Reputation: 1553
I have a mutliple columns with different name format. For example:
df.columns = ['name_column 1 (type1), name-column_2-(type1),...]
I need to replace all characters (except underscore) with underscore. But if there is '-(' , I need just one underscore '_', not two for each special character.
Desired output:
df.columns = ['name_column_1_type1, name_column_2_type1,...]
I have tried with
for element in df.columns:
re.sub('[^A-Za-z0-9]+', '_', element)
print element
But nothing happens, just like in a few other attempts.
Thanks in advance
Upvotes: 0
Views: 1377
Reputation: 863166
df.columns = df.columns.str.replace('[^A-Za-z0-9]+', '_').str.strip('_')
Sample:
df = pd.DataFrame(columns=["'name_column 1 (type1)", 'name-column_2-((type1)'])
print (df.columns.tolist())
["'name_column 1 (type1)", 'name-column_2-((type1)']
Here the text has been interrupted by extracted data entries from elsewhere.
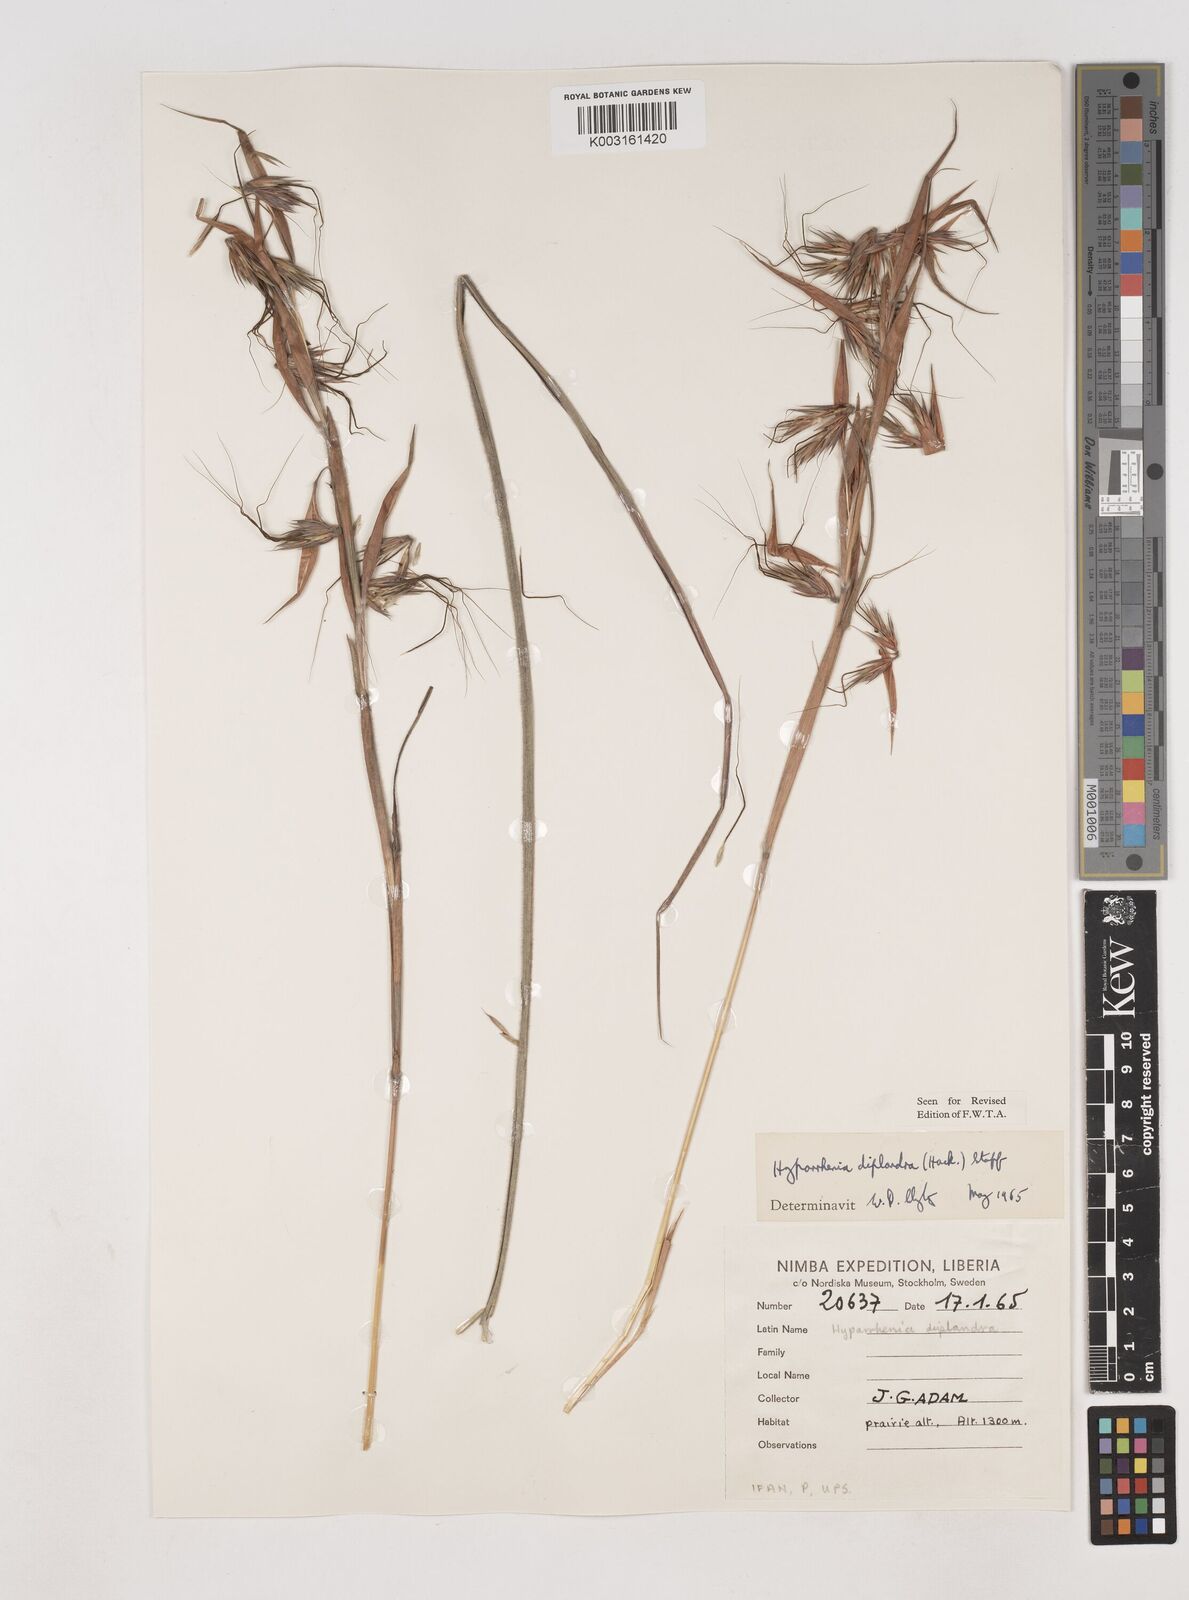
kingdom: Plantae
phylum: Tracheophyta
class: Liliopsida
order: Poales
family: Poaceae
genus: Hyparrhenia
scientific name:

df.columns = df.columns.str.replace('[^A-Za-z0-9]+', '_').str.strip('_')
print (df)
Empty DataFrame
Columns: [name_column_1_type1, name_column_2_type1]
Index: []
print (df.columns.tolist())
['name_column_1_type1', 'name_column_2_type1']
Upvotes: 3
Reputation: 82785
Try:
df.columns = [re.sub('[^A-z0-9]', '_', i).replace(" ", "_").replace("__", "_") for i in df.columns]
Upvotes: 1
Reputation: 87124
Nothing happens because the result of re.sub
is not assigned to anything and is therefore lost. You could use a list comprehension and assign the result back to df.columns
:
df.columns = [re.sub('[^A-Za-z0-9]+', '_', element) for element in df.columns]
print df.columns
Still the regex pattern is wrong, but this should get you started.
Upvotes: 1